Im Falle Griechenlands ergibt sich eine völlig neue Situation. Denn das Rechtsextremismus-Argument ist im Falle der Syriza-Partei nicht anzuwenden. Die Partei ist eine klassische linke Partei, deren Positionen früher von den Sozialdemokraten besetzt worden waren. Umso erstaunlicher ist es, dass die Sozialdemokraten nun offen antidemokratisch agieren.
Die Ausfälle von Schulz zeigen, dass es den großen Parteien in Europa nicht um das europäische Projekt geht, sondern um den Machterhalt für die eigene Klientel. Der Fraktionschef der Linkspartei, Gregor Gysi, hatte in einer fulminanten Rede im Bundestag völlig zu Recht bemerkt, dass die SPD dem Vorschlag eines Referendums von einem sozialistischen Premier in Griechenland vor zwei Jahren noch begeistert zugestimmt hatte. Nun, da der Vorschlag von einem Linkspolitiker käme, lehne die SPD den Vorschlag rundweg ab.
Doch die Lage in Griechenland ist noch weitaus grotesker. Die Sozialdemokraten haben sich dort durch jahrelange Misswirtschaft, Vetternwirtschaft, Korruption und Selbstbedienung vollständig diskreditiert. Die ehemals stolze PASOK wurde bei der jüngsten Wahl marginalisiert und liegt heute bei vier Prozent. Sie ist Mitglied der Sozialistischen Internationale und daher eine Schwesterpartei der SPD. Sie ist jedoch zu schwach, dass mit ihr keine Regierung zu machen ist.

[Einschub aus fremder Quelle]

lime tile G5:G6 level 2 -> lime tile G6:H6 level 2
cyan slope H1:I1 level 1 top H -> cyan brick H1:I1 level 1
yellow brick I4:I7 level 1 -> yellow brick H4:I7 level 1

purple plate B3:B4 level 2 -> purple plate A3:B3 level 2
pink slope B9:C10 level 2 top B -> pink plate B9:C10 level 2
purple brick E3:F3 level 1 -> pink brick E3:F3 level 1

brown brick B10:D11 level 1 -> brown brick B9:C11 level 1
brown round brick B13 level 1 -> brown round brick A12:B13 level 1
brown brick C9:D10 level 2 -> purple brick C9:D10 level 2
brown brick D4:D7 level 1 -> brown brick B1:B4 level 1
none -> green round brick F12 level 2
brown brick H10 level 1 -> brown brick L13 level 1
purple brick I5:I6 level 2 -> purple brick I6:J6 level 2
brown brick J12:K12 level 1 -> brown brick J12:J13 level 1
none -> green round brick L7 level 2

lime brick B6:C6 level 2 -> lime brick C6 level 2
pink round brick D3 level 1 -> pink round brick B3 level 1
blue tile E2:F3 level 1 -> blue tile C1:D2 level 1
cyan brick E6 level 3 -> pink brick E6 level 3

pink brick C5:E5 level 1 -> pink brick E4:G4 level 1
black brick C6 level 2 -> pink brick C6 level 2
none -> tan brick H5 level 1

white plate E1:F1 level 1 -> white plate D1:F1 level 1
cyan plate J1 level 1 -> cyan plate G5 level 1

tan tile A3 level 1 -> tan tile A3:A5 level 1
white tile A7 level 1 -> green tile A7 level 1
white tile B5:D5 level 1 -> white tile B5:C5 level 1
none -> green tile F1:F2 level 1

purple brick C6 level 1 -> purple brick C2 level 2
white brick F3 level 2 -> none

Die Sozialdemokraten in Europa hoffen offenbar, dass in Ländern, wo ihnen von den Wählern vollständiges Versagen bescheinigt wurde, über den Umweg einer Technokraten Regierung wieder an die Macht gelangen können. Die Sozialdemokraten versprechen sich offenbar, ihnen willfährige Technokraten in die Regierungsämter zu hieven. Für die Parteibasis ist es ohnehin wichtiger, lukrative Posten in den verschiedenen Staatsbetrieben zu erhalten. Damit bereiten Vorschläge wie der von Schulz einer Funktionärsdiktatur in Europa den Weg.
Die Tatsache, dass Schulz den griechischen Premier auch persönlich diffamiert, deutet auf besorgniserregende Defizite der demokratischen Kultur in Europa hin. Es steht zu befürchten, dass diese ohnehin brüchige Kultur im Verlauf der Zuspitzung der aktuellen Krise noch weiter verfallen wird.